Eve döndüğünde onu en iyi anlayan kişi yine Hz. Hatice oldu. Hem teselli etti hem de yaşananların mahiyetini öğrenmek için
Peygamberimizi, ilahi kitapları bilen bilgili bir kişi olan Varaka bin Nevfel’e götürdü.
Varaka, Efendimizin anlattıklarını dikkatle dinledi.
O anda gördüğü şeyin, geçmiş peygamberlere gelen vahyin başlangıcı olduğunu söyledi ve “Sen peygamber olacaksın” diyerek hem
doğrulayıcı hem de moral verici bir destek sundu.
Bu sözler, o ilk karmaşık günlerde Peygamberimizin içini rahatlatan önemli bir dayanaktı.
Vahyin gelişinden kısa süre sonra Efendimiz yakın çevresine İslam’ı tebliğ etmeye başladı.
İlk iman edenler aynı zamanda ona en yakın olanlardı. Hz. Hatice tereddütsüz bir şekilde inandı; hayatı boyunca da en büyük destekçisi oldu.
Henüz çocuk yaşındaki Hz. Ali gönülden teslim oldu.
Peygamberimizin sadık dostu Hz. Ebu Bekir ise olgun bir imanla ilk yetişkin erkek Müslüman olarak bu çağrıya katıldı.

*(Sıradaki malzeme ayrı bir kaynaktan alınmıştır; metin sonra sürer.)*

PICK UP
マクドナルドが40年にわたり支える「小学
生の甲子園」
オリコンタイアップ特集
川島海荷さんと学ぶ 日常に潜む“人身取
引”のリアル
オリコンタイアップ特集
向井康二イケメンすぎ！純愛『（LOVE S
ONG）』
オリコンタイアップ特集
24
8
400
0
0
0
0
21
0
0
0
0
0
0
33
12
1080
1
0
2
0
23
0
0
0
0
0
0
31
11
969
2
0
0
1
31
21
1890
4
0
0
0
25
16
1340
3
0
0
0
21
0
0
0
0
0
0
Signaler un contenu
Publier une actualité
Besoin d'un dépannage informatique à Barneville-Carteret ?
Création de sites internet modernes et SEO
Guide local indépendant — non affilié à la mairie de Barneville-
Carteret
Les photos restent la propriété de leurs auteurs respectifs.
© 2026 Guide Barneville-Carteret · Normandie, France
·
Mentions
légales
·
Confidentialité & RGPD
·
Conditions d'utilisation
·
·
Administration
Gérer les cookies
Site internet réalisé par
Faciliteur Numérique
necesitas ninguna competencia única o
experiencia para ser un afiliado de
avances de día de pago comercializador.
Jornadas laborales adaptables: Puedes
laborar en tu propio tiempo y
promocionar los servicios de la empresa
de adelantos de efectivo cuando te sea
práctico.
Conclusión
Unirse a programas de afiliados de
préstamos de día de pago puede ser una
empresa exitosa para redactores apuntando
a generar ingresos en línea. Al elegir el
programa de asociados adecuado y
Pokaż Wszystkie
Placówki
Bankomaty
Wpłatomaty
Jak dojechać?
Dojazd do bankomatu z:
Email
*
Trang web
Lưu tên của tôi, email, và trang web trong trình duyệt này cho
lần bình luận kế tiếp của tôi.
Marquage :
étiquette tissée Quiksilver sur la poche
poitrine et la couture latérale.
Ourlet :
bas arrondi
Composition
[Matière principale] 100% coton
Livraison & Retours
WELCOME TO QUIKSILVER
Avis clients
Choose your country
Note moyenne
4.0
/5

Bu küçük ama güçlü topluluk, İslam’ın ilk çekirdeğini oluşturdu.
İlk yıllarda gelen vahiyler kısa, öz ve derin anlamlıydı.

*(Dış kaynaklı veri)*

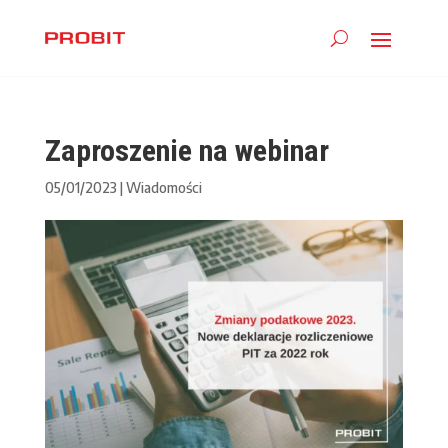
Zaproszenie na webinar
05/01/2023
|
Wiadomości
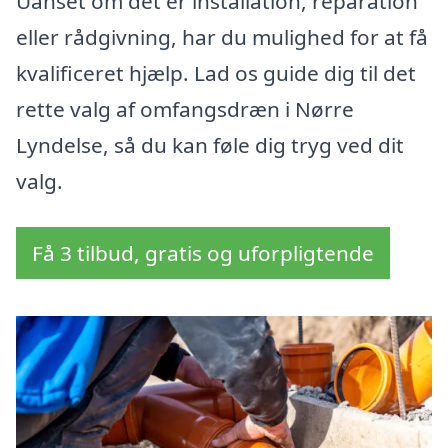
Uanset om det er installation, reparation
eller rådgivning, har du mulighed for at få
kvalificeret hjælp. Lad os guide dig til det
rette valg af omfangsdræn i Nørre
Lyndelse, så du kan føle dig tryg ved dit
valg.
Få 3 tilbud, gratis og uforpligtende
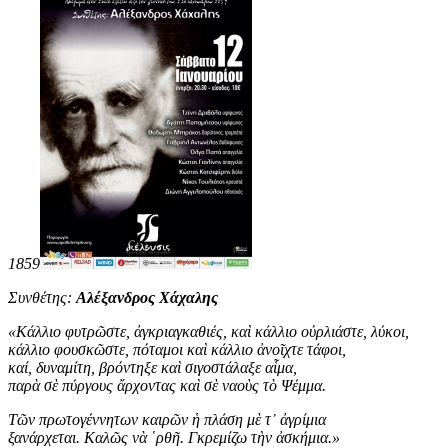
1859
Συνθέτης:
Αλέξανδρος Χάχαλης
«
Κάλλιο φυτρῶστε, ἀγκριαγκαθιές, καὶ κάλλιο οὐρλιάστε, λύκοι,
κάλλιο φουσκῶστε, πόταμοι καὶ κάλλιο ἀνοῖχτε τάφοι,
καί, δυναμίτη, βρόντηξε καὶ σιγοστάλαξε αἷμα,
παρὰ σὲ πύργους ἄρχοντας καὶ σὲ ναοὺς τὸ Ψέμμα.
Τῶν πρωτογέννητων καιρῶν ἡ πλάση μὲ τ᾿ ἀγρίμια
ξανάρχεται. Καλῶς νὰ ῾ρθῆ. Γκρεμίζω τὴν ἀσκήμια
.
»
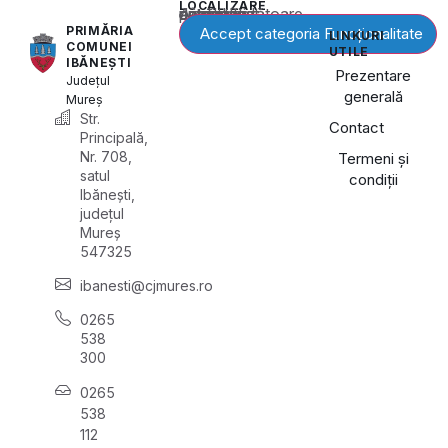
LOCALIZARE
Acest conținut este blocat până când acceptați categoria corespunzătoare de cookie-uri.
PRIMĂRIA
Accept categoria Funcționalitate
LINKURI
COMUNEI
UTILE
IBĂNEȘTI
Prezentare
Județul
generală
Mureș
Str.
Contact
Principală,
Nr. 708,
Termeni și
satul
condiții
Ibănești,
județul
Mureș
547325
ibanesti@cjmures.ro
0265
538
300
0265
538
112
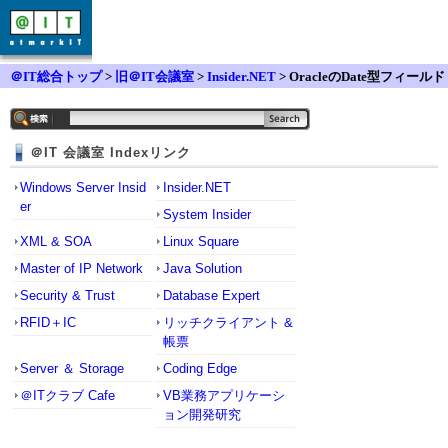
＠IT総合トップ
>
旧＠IT会議室
>
Insider.NET
> OracleのDate型フィールド
にDbNull.ValueをInsertすると失敗する。
＠IT 会議室 Indexリンク
Windows Server Insid
Insider.NET
er
System Insider
XML & SOA
Linux Square
Master of IP Network
Java Solution
Security & Trust
Database Expert
RFID＋IC
リッチクライアント &
帳票
Server ＆ Storage
Coding Edge
＠ITクラブ Cafe
VB業務アプリケーシ
ョン開発研究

Alak Suresi gibi ayetler insana düşünmeyi, okumayı, doğruya yönelmeyi öğütlüyordu.
Zaman ilerledikçe ayetler ve sureler çoğaldı; toplumsal düzen, ahlak, ibadet ve hayatın birçok alanına dair hükümler inmeye başladı.
Mekke döneminin ilk yılları zorlu, sabır isteyen bir süreç olmasına rağmen, Efendimizin tebliğdeki yumuşaklığı, kararlılığı ve güzel
ahlakı bu küçük topluluğu ayakta tuttu.
Kısacası, ilk vahyin ardından yaşananlar, hem manevi bir hazırlık hem de İslam toplumunun temellerinin atıldığı çok özel bir dönemdi.